You know the feeling when you have something to do and you know that you should probably start doing it? Do you ever find that you have ended up doing everything aside from that thing you should have started doing hours earlier?
If you replied yes to either of those questions, you are in the same boat as me: a professional procrastinator.
To sum it up in a way that will make sense, I will refer to my procrastination as a project. I could know the due date of a project for weeks in advance and find a way to convince myself that I would start, no, I will start... later.
Somewhere between finding out about the project and handing it in, I find myself cramming all of the work into the shortest window of time I have left in availability. I often find myself doing different activities I want to accomplish that are lower in priority before what I should be doing.
Dishes in the sink? Washed. Laundry that doesn't necessarily need to be done right at this second? Already in the dryer. One more episode of Netflix? Already watched and counting down until the next one begins, so I could not possibly start now!
As much as I know that this is true of myself, the lengths that I can go to keep myself from doing what I should actually be doing has become absurd. The amount of unnecessary stress I cause myself in the process has driven me crazy. Some of my best work has stemmed from procrastination, but, as I have heard someone say, "new semester, new me."
Here are some things I have decided to do this year to fix it.
The time for jumbled priority lists swirling around in your head is over. Buy a notebook, find some paper, open a note on your phone and make a real list.
I have found making lists of all of the activities I have been putting off until the last second and prioritizing them all in one place has made me more reliable. I feel like I am staying on top of my own game. I set aside ten minutes to make a list, then set aside time to do a few things on the list and get the physical pleasure of checking things off.
It sounds so simple, but so many people aren't prioritizing and fall into the same black hole of procrastination as me.
When other people are involved in what I have been avoiding, I have communicated with them. Again, it sounds so simple, but communication to yourself and others is key to quit procrastinating.
I kept finding myself saying yes to things that I had no time for because of my infinite procrastination and saying yes anyway. On the other end, I found myself saying no to things every time I finally stopped procrastinating and decided to get it all done at once. All I had to do was say no or express my reasoning for putting off being with them.

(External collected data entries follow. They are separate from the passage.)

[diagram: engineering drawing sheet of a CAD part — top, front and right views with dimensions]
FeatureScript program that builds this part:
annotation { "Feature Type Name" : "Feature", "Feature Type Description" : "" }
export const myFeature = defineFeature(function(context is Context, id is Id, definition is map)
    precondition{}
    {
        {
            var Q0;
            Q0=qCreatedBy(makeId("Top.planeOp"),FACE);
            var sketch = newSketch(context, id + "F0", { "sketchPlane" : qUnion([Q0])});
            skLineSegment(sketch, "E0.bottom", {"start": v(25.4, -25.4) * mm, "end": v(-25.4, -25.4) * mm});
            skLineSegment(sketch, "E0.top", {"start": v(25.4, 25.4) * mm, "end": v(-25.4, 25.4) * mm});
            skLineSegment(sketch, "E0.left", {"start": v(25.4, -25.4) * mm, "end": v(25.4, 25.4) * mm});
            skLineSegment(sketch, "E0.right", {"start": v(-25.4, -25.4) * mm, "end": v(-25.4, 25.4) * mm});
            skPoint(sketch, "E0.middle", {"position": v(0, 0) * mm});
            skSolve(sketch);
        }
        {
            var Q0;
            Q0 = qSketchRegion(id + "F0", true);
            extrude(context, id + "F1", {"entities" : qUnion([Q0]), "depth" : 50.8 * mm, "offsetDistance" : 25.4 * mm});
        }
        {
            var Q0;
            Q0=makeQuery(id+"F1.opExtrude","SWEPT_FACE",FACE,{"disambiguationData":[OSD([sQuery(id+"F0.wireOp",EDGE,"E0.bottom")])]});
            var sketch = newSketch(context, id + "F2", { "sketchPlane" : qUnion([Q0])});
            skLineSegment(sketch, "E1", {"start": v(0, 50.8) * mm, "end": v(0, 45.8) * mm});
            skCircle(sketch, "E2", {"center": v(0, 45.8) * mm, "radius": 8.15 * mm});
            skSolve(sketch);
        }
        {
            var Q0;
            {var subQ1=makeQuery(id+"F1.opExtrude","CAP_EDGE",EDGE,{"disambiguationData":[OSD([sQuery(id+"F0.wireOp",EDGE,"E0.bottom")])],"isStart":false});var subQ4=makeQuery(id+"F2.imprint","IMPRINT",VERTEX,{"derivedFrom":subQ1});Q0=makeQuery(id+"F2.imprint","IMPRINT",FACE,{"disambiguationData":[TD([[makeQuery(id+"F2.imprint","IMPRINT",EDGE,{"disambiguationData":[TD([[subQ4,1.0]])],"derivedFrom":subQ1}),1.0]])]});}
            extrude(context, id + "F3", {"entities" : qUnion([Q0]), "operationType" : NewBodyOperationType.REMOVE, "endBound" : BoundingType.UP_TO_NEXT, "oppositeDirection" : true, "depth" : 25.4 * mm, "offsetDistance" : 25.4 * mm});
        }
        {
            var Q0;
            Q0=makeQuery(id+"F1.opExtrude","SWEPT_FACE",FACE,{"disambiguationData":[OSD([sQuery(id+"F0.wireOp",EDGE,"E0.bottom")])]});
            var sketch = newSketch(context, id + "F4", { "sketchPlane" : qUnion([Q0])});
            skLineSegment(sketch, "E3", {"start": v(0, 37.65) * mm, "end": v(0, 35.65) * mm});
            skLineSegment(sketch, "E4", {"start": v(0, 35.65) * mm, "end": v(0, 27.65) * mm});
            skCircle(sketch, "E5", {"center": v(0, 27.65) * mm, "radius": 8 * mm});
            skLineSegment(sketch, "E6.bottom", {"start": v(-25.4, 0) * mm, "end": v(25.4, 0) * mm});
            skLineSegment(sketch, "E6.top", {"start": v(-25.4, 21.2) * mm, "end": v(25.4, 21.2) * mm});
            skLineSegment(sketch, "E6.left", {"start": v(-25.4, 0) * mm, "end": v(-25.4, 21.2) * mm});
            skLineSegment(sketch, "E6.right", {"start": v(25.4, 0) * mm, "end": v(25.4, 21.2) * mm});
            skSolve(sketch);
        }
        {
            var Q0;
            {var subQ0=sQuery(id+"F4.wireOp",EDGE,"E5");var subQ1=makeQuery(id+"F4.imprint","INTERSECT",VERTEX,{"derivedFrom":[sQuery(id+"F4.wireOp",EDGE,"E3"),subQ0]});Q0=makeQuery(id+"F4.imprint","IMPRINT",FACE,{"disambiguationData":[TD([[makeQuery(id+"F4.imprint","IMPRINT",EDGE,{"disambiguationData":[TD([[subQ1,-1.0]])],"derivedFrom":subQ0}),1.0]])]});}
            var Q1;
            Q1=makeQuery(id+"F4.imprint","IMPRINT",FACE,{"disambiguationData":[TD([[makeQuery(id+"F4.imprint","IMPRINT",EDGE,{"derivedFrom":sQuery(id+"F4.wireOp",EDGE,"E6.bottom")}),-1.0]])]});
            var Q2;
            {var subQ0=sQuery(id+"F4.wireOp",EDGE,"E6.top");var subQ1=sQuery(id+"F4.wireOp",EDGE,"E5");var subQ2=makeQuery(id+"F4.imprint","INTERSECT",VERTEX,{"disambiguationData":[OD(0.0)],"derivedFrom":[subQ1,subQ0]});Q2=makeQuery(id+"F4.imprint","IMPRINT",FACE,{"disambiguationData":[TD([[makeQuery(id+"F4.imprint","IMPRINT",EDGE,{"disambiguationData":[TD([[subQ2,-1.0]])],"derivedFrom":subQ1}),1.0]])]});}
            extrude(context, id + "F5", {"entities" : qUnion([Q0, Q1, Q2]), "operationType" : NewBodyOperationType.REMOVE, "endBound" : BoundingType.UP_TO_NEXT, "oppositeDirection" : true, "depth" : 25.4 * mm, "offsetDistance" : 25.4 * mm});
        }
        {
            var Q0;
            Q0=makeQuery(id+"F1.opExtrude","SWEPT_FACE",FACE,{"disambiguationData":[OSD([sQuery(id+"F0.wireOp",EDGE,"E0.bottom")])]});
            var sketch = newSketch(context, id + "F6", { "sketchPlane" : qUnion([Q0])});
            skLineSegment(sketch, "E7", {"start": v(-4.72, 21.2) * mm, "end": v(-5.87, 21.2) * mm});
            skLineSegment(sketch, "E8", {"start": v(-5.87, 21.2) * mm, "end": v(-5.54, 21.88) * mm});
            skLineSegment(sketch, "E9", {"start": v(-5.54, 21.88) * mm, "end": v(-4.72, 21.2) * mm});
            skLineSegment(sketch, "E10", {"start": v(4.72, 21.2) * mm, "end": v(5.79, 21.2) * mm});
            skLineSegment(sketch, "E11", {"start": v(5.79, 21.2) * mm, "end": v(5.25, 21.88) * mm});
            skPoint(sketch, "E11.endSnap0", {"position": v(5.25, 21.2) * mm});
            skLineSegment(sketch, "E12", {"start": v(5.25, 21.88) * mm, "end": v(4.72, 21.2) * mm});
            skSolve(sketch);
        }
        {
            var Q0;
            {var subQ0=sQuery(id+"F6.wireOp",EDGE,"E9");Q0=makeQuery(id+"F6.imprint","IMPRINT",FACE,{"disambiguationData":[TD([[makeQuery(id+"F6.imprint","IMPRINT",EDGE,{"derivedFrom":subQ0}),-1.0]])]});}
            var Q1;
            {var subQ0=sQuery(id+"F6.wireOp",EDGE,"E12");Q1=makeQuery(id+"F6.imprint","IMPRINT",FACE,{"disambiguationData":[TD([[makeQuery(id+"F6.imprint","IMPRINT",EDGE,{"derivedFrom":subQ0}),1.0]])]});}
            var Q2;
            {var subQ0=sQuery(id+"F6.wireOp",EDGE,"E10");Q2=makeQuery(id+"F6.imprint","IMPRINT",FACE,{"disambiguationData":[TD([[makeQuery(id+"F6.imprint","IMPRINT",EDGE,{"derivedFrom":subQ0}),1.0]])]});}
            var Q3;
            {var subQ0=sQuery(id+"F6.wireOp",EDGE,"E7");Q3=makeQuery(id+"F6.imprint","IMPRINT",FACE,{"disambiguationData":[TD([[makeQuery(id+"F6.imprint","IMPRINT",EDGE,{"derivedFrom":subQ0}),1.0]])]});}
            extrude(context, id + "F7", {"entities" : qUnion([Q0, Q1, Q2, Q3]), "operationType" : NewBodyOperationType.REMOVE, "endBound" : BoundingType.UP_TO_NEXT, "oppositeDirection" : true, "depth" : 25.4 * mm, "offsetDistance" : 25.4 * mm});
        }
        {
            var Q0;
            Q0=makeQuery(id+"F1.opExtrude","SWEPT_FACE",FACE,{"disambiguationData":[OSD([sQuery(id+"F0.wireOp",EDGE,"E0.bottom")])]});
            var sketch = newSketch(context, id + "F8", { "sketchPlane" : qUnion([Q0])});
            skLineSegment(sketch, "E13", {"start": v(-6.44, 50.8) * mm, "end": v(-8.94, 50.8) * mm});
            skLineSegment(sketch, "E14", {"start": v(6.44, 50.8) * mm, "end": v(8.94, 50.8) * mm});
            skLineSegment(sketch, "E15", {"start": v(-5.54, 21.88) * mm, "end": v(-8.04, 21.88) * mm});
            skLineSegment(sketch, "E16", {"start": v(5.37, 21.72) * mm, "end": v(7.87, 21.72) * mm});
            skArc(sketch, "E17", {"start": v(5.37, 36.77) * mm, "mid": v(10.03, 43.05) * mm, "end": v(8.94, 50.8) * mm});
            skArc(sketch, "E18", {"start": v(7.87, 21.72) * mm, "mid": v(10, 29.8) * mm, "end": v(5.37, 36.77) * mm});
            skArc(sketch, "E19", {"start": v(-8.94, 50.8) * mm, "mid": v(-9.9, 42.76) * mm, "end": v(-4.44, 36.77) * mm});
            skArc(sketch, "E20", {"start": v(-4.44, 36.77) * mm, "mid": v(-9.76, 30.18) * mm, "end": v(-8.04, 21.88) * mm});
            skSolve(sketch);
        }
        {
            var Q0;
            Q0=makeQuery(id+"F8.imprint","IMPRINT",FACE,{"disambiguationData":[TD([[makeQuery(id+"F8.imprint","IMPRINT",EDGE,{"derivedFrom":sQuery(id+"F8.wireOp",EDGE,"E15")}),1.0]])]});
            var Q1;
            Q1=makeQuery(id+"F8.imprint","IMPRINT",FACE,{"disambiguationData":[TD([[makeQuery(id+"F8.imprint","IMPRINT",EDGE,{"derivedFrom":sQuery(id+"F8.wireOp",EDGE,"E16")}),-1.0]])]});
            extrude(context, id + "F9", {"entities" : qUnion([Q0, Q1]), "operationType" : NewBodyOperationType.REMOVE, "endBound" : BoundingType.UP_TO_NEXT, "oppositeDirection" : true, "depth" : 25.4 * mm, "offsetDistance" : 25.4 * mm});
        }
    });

Sometimes I even found that talking it through with people allowed me to create time for them and brought me to the realization that I was making something out of nothing and just procrastinating out of habit.
Finally, I stopped holding myself to an impossible standard that caused me to procrastinate in the first place. Nothing is going to go wrong if I do all those things I have been procrastinating. Nobody else is one hundred percent ahead of everything they have to do, so why should I have to be?
Trying to quit procrastinating is a step in the right direction, but perfect results do not have to come from it either way.
And hey, even if I fall back to procrastination, I am no worse off than before because I tried and I can always make a new list and try again tomorrow.
So, I cannot say with certainty that my reign as the Queen of Procrastination is over, but I can say that I am giving it my very best shot. I am hopeful that my newly acquired list-making abilities, power of simple communication, and dropping of the impossible standards of perfection will help me continue my journey to the end of procrastination and maybe helped someone out there, too!